1.これまでに、腎機能障害モデルのマウスを用いて、腎組織のSP細胞の活性化による腎組織の部分的な再生等が報告されていたが、本研究においてヒト手術検体を用いた実験では、初めて正常腎組織におけるSP細胞の存在が確認された。このことから、ヒト腎組織においても細胞の活性化などによる腎機能治療開発の可能性が示された。

2.ヒト癌の培養細胞を用いた実験では、精巣腫瘍(embryonal carcinoma,NEC8)からSP細胞が得られた。その性質を調べると、SP細胞の培養により、再びSP、non-SP両方の細胞が生じることが示された。またSP細胞にはシスプラチン耐性が認められる結果が得られた。これらの実験結果から自己再生能、多分化能、抗癌剤耐性が示され、癌幹細胞を多く含む可能性が示唆された。また、NEC8 SP細胞の特徴として、non-SP細胞と比して高い浸潤能、増殖力も併せ持つことが示された。以上の結果より、NEC8 SP細胞が治療の対象として重要な細胞群であると考えられた。

3.マイクロアレイの結果の解析から、癌に対して生理学的な活性の高い GADD45βと、SP phenotypeを規定する遺伝子であるABCG2に着目した。 NEC8 SP細胞におけるこれらの遺伝子の機能を検討するために、GADD45β、ABCG2 両者のsiRNA導入によるノックダウン実験を施行した。この結果からGADD45β、ABCG2ともにシスプラチン耐性に関与することが示され、GADD45βはアポトーシスを抑制している可能性が示された。また、GADD45βのノックダウンの群のみに浸潤性の低下が認められ、GADD45βが浸潤能を制御している可能性が示唆された。

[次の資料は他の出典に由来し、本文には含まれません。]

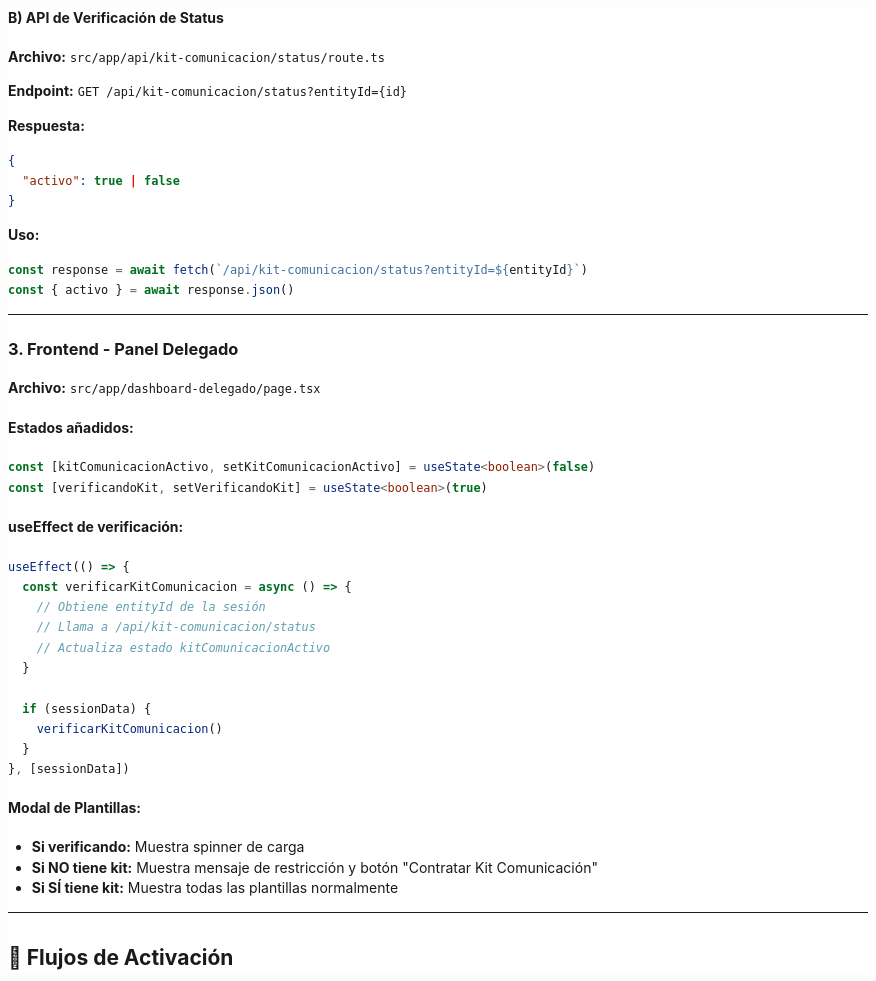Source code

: 
#### B) API de Verificación de Status
**Archivo:** `src/app/api/kit-comunicacion/status/route.ts`

**Endpoint:** `GET /api/kit-comunicacion/status?entityId={id}`

**Respuesta:**
```json
{
  "activo": true | false
}
```

**Uso:**
```typescript
const response = await fetch(`/api/kit-comunicacion/status?entityId=${entityId}`)
const { activo } = await response.json()
```

---

### 3. Frontend - Panel Delegado

**Archivo:** `src/app/dashboard-delegado/page.tsx`

#### Estados añadidos:
```typescript
const [kitComunicacionActivo, setKitComunicacionActivo] = useState<boolean>(false)
const [verificandoKit, setVerificandoKit] = useState<boolean>(true)
```

#### useEffect de verificación:
```typescript
useEffect(() => {
  const verificarKitComunicacion = async () => {
    // Obtiene entityId de la sesión
    // Llama a /api/kit-comunicacion/status
    // Actualiza estado kitComunicacionActivo
  }

  if (sessionData) {
    verificarKitComunicacion()
  }
}, [sessionData])
```

#### Modal de Plantillas:
- **Si verificando:** Muestra spinner de carga
- **Si NO tiene kit:** Muestra mensaje de restricción y botón "Contratar Kit Comunicación"
- **Si SÍ tiene kit:** Muestra todas las plantillas normalmente

---

## 🔄 Flujos de Activación

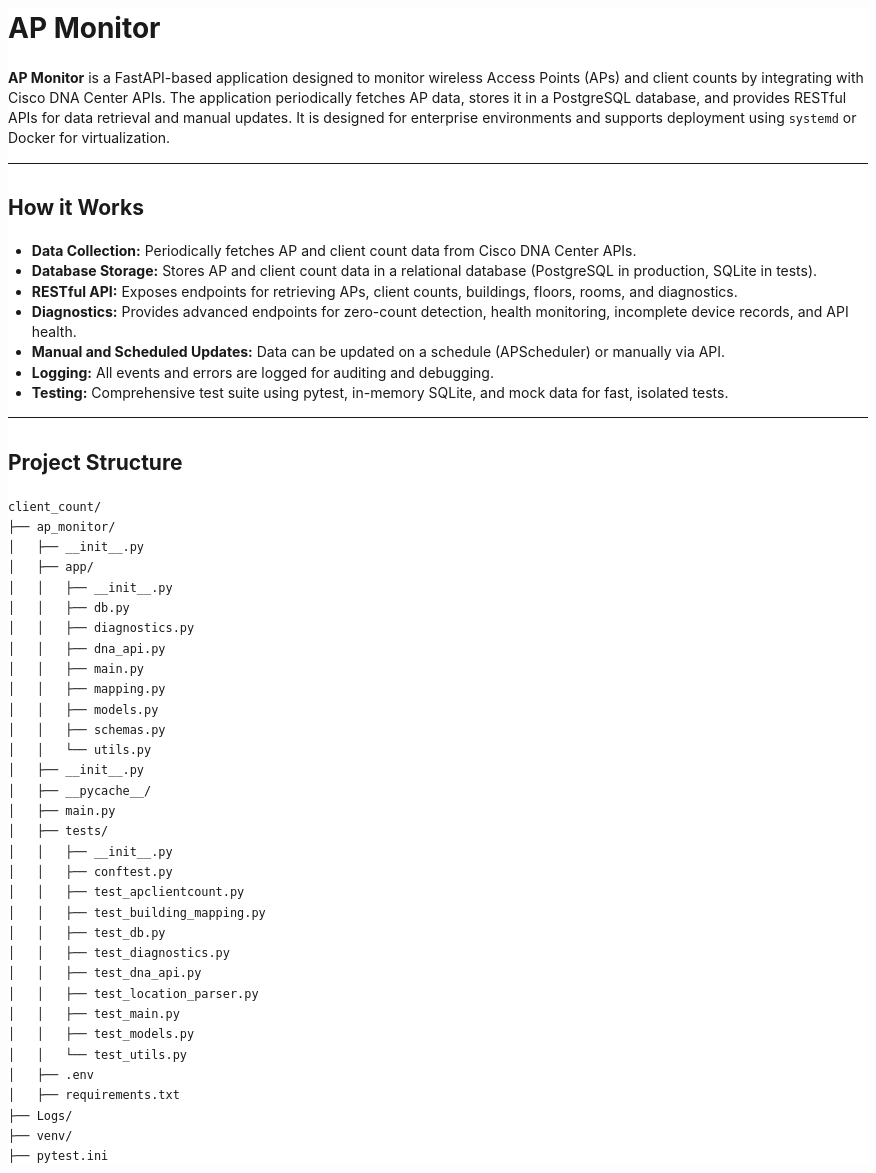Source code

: # **AP Monitor**

**AP Monitor** is a FastAPI-based application designed to monitor wireless Access Points (APs) and client counts by integrating with Cisco DNA Center APIs. The application periodically fetches AP data, stores it in a PostgreSQL database, and provides RESTful APIs for data retrieval and manual updates. It is designed for enterprise environments and supports deployment using `systemd` or Docker for virtualization.

---

## **How it Works**
- **Data Collection:** Periodically fetches AP and client count data from Cisco DNA Center APIs.
- **Database Storage:** Stores AP and client count data in a relational database (PostgreSQL in production, SQLite in tests).
- **RESTful API:** Exposes endpoints for retrieving APs, client counts, buildings, floors, rooms, and diagnostics.
- **Diagnostics:** Provides advanced endpoints for zero-count detection, health monitoring, incomplete device records, and API health.
- **Manual and Scheduled Updates:** Data can be updated on a schedule (APScheduler) or manually via API.
- **Logging:** All events and errors are logged for auditing and debugging.
- **Testing:** Comprehensive test suite using pytest, in-memory SQLite, and mock data for fast, isolated tests.

---

## **Project Structure**

```
client_count/
├── ap_monitor/
│   ├── __init__.py
│   ├── app/
│   │   ├── __init__.py
│   │   ├── db.py
│   │   ├── diagnostics.py
│   │   ├── dna_api.py
│   │   ├── main.py
│   │   ├── mapping.py
│   │   ├── models.py
│   │   ├── schemas.py
│   │   └── utils.py
│   ├── __init__.py
│   ├── __pycache__/
│   ├── main.py
│   ├── tests/
│   │   ├── __init__.py
│   │   ├── conftest.py
│   │   ├── test_apclientcount.py
│   │   ├── test_building_mapping.py
│   │   ├── test_db.py
│   │   ├── test_diagnostics.py
│   │   ├── test_dna_api.py
│   │   ├── test_location_parser.py
│   │   ├── test_main.py
│   │   ├── test_models.py
│   │   └── test_utils.py
│   ├── .env
│   ├── requirements.txt
├── Logs/
├── venv/
├── pytest.ini
```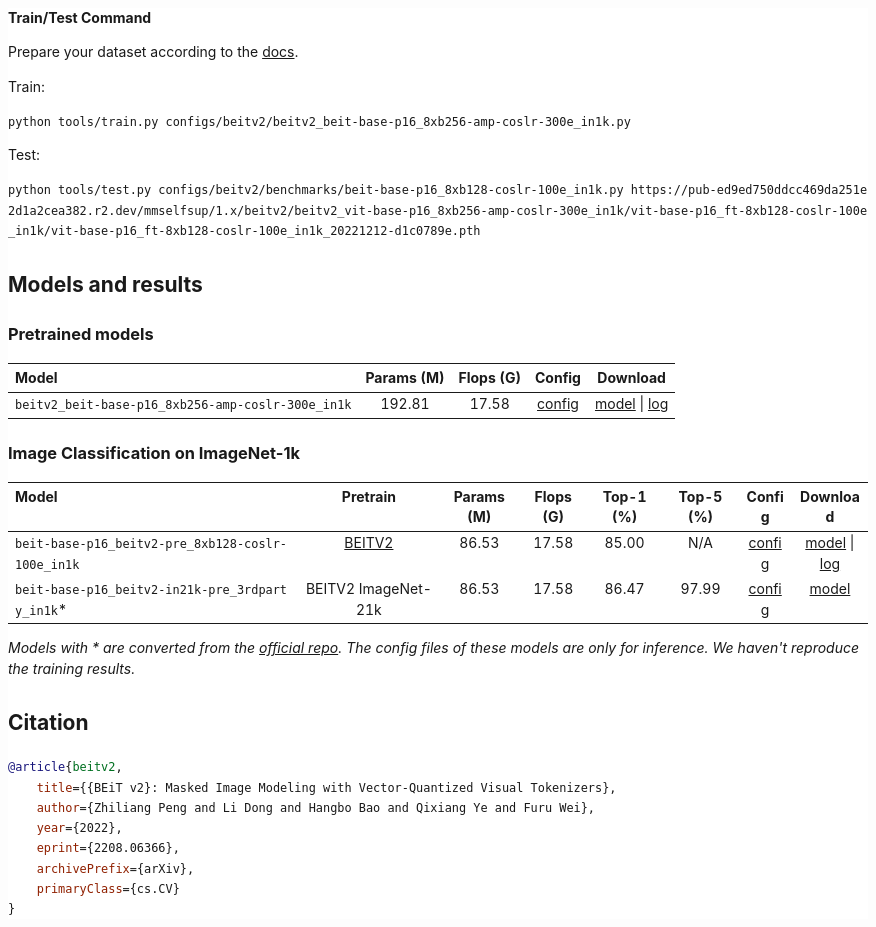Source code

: **Train/Test Command**

Prepare your dataset according to the [docs](https://mmpretrain.readthedocs.io/en/latest/user_guides/dataset_prepare.html#prepare-dataset).

Train:

```shell
python tools/train.py configs/beitv2/beitv2_beit-base-p16_8xb256-amp-coslr-300e_in1k.py
```

Test:

```shell
python tools/test.py configs/beitv2/benchmarks/beit-base-p16_8xb128-coslr-100e_in1k.py https://pub-ed9ed750ddcc469da251e2d1a2cea382.r2.dev/mmselfsup/1.x/beitv2/beitv2_vit-base-p16_8xb256-amp-coslr-300e_in1k/vit-base-p16_ft-8xb128-coslr-100e_in1k/vit-base-p16_ft-8xb128-coslr-100e_in1k_20221212-d1c0789e.pth
```



## Models and results

### Pretrained models

| Model                                             | Params (M) | Flops (G) |                            Config                            |                                 Download                                 |
| :------------------------------------------------ | :--------: | :-------: | :----------------------------------------------------------: | :----------------------------------------------------------------------: |
| `beitv2_beit-base-p16_8xb256-amp-coslr-300e_in1k` |   192.81   |   17.58   | [config](beitv2_beit-base-p16_8xb256-amp-coslr-300e_in1k.py) | [model](https://pub-ed9ed750ddcc469da251e2d1a2cea382.r2.dev/mmselfsup/1.x/beitv2/beitv2_vit-base-p16_8xb256-amp-coslr-300e_in1k/beitv2_vit-base-p16_8xb256-amp-coslr-300e_in1k_20221212-a157be30.pth) \| [log](https://pub-ed9ed750ddcc469da251e2d1a2cea382.r2.dev/mmselfsup/1.x/beitv2/beitv2_vit-base-p16_8xb256-amp-coslr-300e_in1k/beitv2_vit-base-p16_8xb256-amp-coslr-300e_in1k_20221212-a157be30.json) |

### Image Classification on ImageNet-1k

| Model                                   |                  Pretrain                  | Params (M) | Flops (G) | Top-1 (%) | Top-5 (%) |                  Config                  |                  Download                  |
| :-------------------------------------- | :----------------------------------------: | :--------: | :-------: | :-------: | :-------: | :--------------------------------------: | :----------------------------------------: |
| `beit-base-p16_beitv2-pre_8xb128-coslr-100e_in1k` | [BEITV2](https://pub-ed9ed750ddcc469da251e2d1a2cea382.r2.dev/mmselfsup/1.x/beitv2/beitv2_vit-base-p16_8xb256-amp-coslr-300e_in1k/beitv2_vit-base-p16_8xb256-amp-coslr-300e_in1k_20221212-a157be30.pth) |   86.53    |   17.58   |   85.00   |    N/A    | [config](benchmarks/beit-base-p16_8xb128-coslr-100e_in1k.py) | [model](https://pub-ed9ed750ddcc469da251e2d1a2cea382.r2.dev/mmselfsup/1.x/beitv2/beitv2_vit-base-p16_8xb256-amp-coslr-300e_in1k/vit-base-p16_ft-8xb128-coslr-100e_in1k/vit-base-p16_ft-8xb128-coslr-100e_in1k_20221212-d1c0789e.pth) \| [log](https://pub-ed9ed750ddcc469da251e2d1a2cea382.r2.dev/mmselfsup/1.x/beitv2/beitv2_vit-base-p16_8xb256-amp-coslr-300e_in1k/vit-base-p16_ft-8xb128-coslr-100e_in1k/vit-base-p16_ft-8xb128-coslr-100e_in1k_20221212-d1c0789e.json) |
| `beit-base-p16_beitv2-in21k-pre_3rdparty_in1k`\* |            BEITV2 ImageNet-21k             |   86.53    |   17.58   |   86.47   |   97.99   | [config](benchmarks/beit-base-p16_8xb64_in1k.py) | [model](https://pub-ed9ed750ddcc469da251e2d1a2cea382.r2.dev/mmclassification/v0/beit/beitv2-base_3rdparty_in1k_20221114-73e11905.pth) |

*Models with * are converted from the [official repo](https://github.com/microsoft/unilm/tree/master/beit2). The config files of these models are only for inference. We haven't reproduce the training results.*

## Citation

```bibtex
@article{beitv2,
    title={{BEiT v2}: Masked Image Modeling with Vector-Quantized Visual Tokenizers},
    author={Zhiliang Peng and Li Dong and Hangbo Bao and Qixiang Ye and Furu Wei},
    year={2022},
    eprint={2208.06366},
    archivePrefix={arXiv},
    primaryClass={cs.CV}
}
```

以上、本論文はヒトの腎組織にSP細胞が含まれることを初めて示した。また、ヒト泌尿生殖器癌において初めてSP細胞を用いて癌幹細胞の機能解析を行い、siRNAを用いた検討によりGADD45βが癌幹細胞のアポトーシスの抑制や浸潤能を規定する働きを持つ、有望な治療対象候補遺伝子であることを明らかにした。以上から腎機能障害、悪性腫瘍のそれぞれに対する新たな治療法の可能性を示したと考えられ、学位の授与に値するものと考えられる。